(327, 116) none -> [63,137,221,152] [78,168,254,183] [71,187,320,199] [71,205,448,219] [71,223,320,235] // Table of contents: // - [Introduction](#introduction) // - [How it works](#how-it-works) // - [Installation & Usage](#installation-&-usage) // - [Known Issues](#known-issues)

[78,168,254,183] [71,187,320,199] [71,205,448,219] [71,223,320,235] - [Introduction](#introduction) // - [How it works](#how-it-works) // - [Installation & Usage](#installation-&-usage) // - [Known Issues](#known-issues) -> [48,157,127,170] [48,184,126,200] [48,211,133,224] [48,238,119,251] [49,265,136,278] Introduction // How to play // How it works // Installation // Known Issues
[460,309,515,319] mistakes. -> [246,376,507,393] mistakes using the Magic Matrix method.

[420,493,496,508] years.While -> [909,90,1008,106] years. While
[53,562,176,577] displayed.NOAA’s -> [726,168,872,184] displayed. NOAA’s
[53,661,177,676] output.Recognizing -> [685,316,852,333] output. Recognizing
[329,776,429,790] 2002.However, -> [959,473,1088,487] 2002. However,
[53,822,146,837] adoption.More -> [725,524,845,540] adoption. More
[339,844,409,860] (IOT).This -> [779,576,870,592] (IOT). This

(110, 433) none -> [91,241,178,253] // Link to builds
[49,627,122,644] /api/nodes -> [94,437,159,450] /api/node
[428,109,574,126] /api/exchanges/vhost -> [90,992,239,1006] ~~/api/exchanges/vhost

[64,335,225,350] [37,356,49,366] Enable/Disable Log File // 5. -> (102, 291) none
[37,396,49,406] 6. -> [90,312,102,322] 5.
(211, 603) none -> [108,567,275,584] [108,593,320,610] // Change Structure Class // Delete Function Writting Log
┄┄┄┄┄┄┄┄┄┄
# TASK TO COMPLETE:
Having read the records, return each one exactly.

# RESULT:
(327, 116) none -> [63,137,221,152] [78,168,254,183] [71,187,320,199] [71,205,448,219] [71,223,320,235] // Table of contents: // - [Introduction](#introduction) // - [How it works](#how-it-works) // - [Installation & Usage](#installation-&-usage) // - [Known Issues](#known-issues)

[78,168,254,183] [71,187,320,199] [71,205,448,219] [71,223,320,235] - [Introduction](#introduction) // - [How it works](#how-it-works) // - [Installation & Usage](#installation-&-usage) // - [Known Issues](#known-issues) -> [48,157,127,170] [48,184,126,200] [48,211,133,224] [48,238,119,251] [49,265,136,278] Introduction // How to play // How it works // Installation // Known Issues
[460,309,515,319] mistakes. -> [246,376,507,393] mistakes using the Magic Matrix method.

[420,493,496,508] years.While -> [909,90,1008,106] years. While
[53,562,176,577] displayed.NOAA’s -> [726,168,872,184] displayed. NOAA’s
[53,661,177,676] output.Recognizing -> [685,316,852,333] output. Recognizing
[329,776,429,790] 2002.However, -> [959,473,1088,487] 2002. However,
[53,822,146,837] adoption.More -> [725,524,845,540] adoption. More
[339,844,409,860] (IOT).This -> [779,576,870,592] (IOT). This

(110, 433) none -> [91,241,178,253] // Link to builds
[49,627,122,644] /api/nodes -> [94,437,159,450] /api/node
[428,109,574,126] /api/exchanges/vhost -> [90,992,239,1006] ~~/api/exchanges/vhost

[64,335,225,350] [37,356,49,366] Enable/Disable Log File // 5. -> (102, 291) none
[37,396,49,406] 6. -> [90,312,102,322] 5.
(211, 603) none -> [108,567,275,584] [108,593,320,610] // Change Structure Class // Delete Function Writting Log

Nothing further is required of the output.